How many lines in the material below contain the string "Table"? Answer with the number alone.

Top of DATA PROVIDED

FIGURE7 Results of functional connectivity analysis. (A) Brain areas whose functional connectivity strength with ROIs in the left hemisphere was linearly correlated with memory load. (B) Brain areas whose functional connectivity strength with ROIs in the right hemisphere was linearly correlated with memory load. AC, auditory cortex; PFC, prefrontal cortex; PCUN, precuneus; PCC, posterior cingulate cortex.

Bottom of DATA PROVIDED
Top of DATA PROVIDED

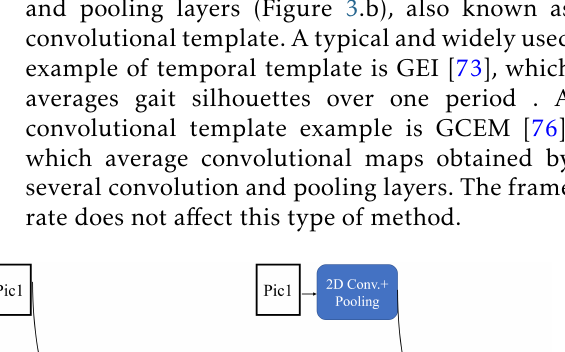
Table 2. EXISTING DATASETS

Bottom of DATA PROVIDED
Top of DATA PROVIDED

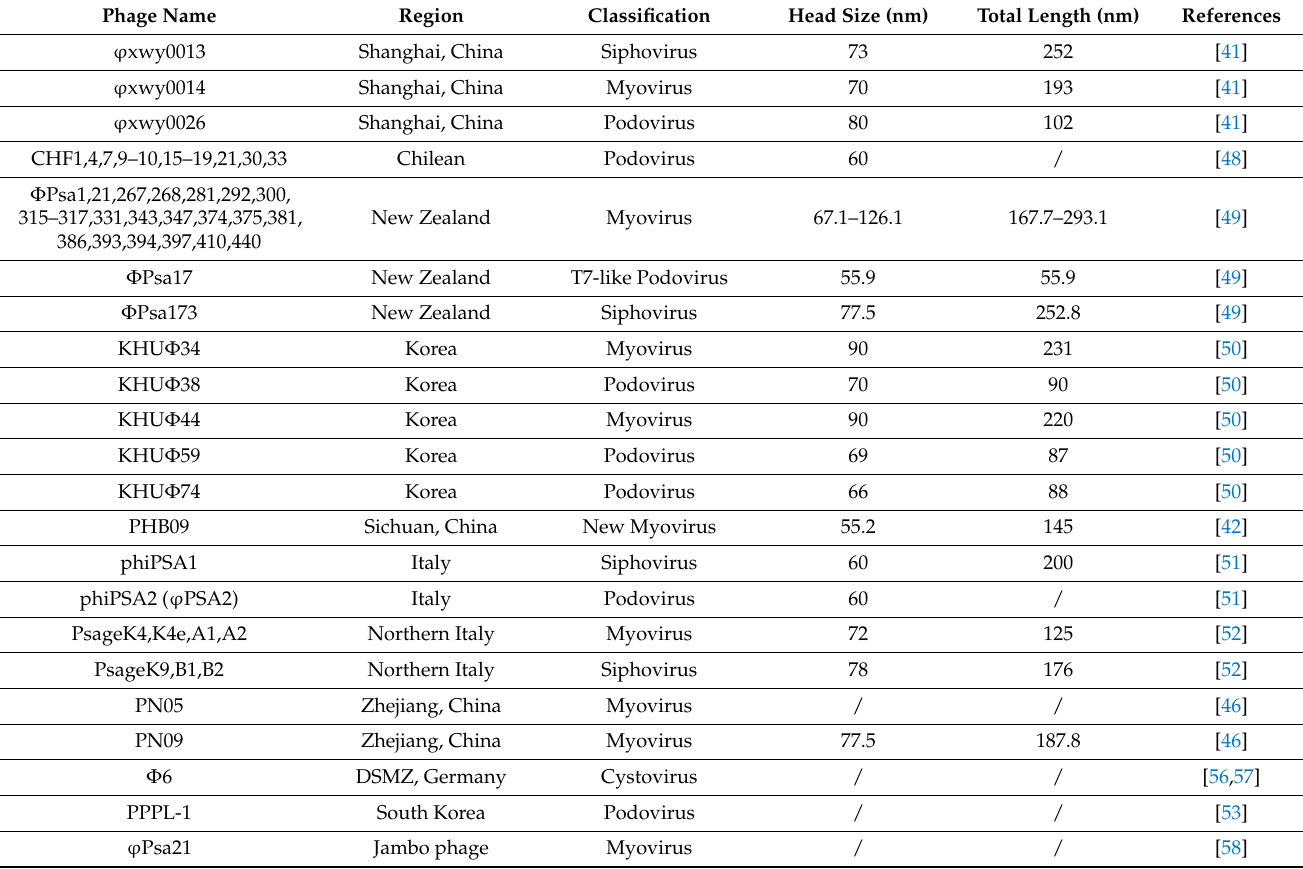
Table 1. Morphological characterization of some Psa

Bottom of DATA PROVIDED

_SOLUTION FOR THIS PROBLEM_
2